Vistara (UK, Delhi International) has been handed a sixth injection of funding in the two years since the outbreak of the pandemic, with parent companies Tata Sons and Singapore Airlines together providing INR5 billion rupees (USD65.4 million).
The two companies operate the loss-making airline as a 51/49 joint venture, and as with the previous infusions the latest investment represented the same proportion, with Tata giving INR2.55 billion (USD33.3 million) and Singapore Airlines INR2.45 billion (USD32.1 million), according to a regulatory filing submitted to India’s Ministry of Corporate Affairs.
The partners conducted the measure through a rights issue, and 500 million shares were allotted to them on February 14, which was just two weeks after the Tata conglomerate completed its acquisition of Air India (AI, Delhi International) in a USD2.4 billion equity and debt deal.
The previous, fifth, infusion took place last August, when the joint owners handed Vistara INR7.5 billion rupees (USD100 million), also by issuing new shares. Before that, in May 2021, the parents invested INR4.65 billion (USD61 million) in the venture. According to reports, so far they have sunk a combined INR50 billion (USD653 million) in the airline.

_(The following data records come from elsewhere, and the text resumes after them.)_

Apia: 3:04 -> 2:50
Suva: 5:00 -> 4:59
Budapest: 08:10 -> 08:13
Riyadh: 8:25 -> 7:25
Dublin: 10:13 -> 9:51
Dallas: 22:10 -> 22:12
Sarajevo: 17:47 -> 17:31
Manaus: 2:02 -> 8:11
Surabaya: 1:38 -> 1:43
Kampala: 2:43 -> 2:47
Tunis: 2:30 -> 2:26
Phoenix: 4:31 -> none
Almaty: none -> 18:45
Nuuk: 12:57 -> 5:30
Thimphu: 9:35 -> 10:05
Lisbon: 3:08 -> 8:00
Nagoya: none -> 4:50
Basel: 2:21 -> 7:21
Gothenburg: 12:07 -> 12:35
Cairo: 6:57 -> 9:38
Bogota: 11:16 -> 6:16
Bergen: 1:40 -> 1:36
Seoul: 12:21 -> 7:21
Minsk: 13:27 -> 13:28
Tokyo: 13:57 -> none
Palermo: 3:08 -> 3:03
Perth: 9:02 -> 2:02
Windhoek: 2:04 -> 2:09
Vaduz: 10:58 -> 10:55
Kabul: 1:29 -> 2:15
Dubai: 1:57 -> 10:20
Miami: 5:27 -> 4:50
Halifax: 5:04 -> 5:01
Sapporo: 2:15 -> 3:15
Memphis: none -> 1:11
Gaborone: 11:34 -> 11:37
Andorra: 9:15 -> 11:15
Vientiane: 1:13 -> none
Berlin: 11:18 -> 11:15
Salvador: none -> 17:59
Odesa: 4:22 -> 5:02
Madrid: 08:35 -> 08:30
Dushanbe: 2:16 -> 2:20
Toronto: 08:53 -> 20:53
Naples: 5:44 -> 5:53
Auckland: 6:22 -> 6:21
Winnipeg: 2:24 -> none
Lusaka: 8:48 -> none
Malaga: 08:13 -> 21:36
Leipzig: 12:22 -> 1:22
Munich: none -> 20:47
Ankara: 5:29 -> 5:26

According to The Indian Express newspaper, the full-service airline has recently faced some criticism for a perceived slump in service quality, prompting Vinod Kannan, who took over as chief executive on January 1, to pen a letter to customers last month admitting the carrier “fell short” and “did not live up” to customers’ expectations.
More recently, Kannan told the Press Trust of India news agency that as post-Covid traffic ramps up Vistara plans to have a fleet of 70 aircraft by the end of 2023 - it currently operates 49, the ch-aviation fleets module shows - and to add 1,000 more jobs by the end of 2022 to make a total of 5,000.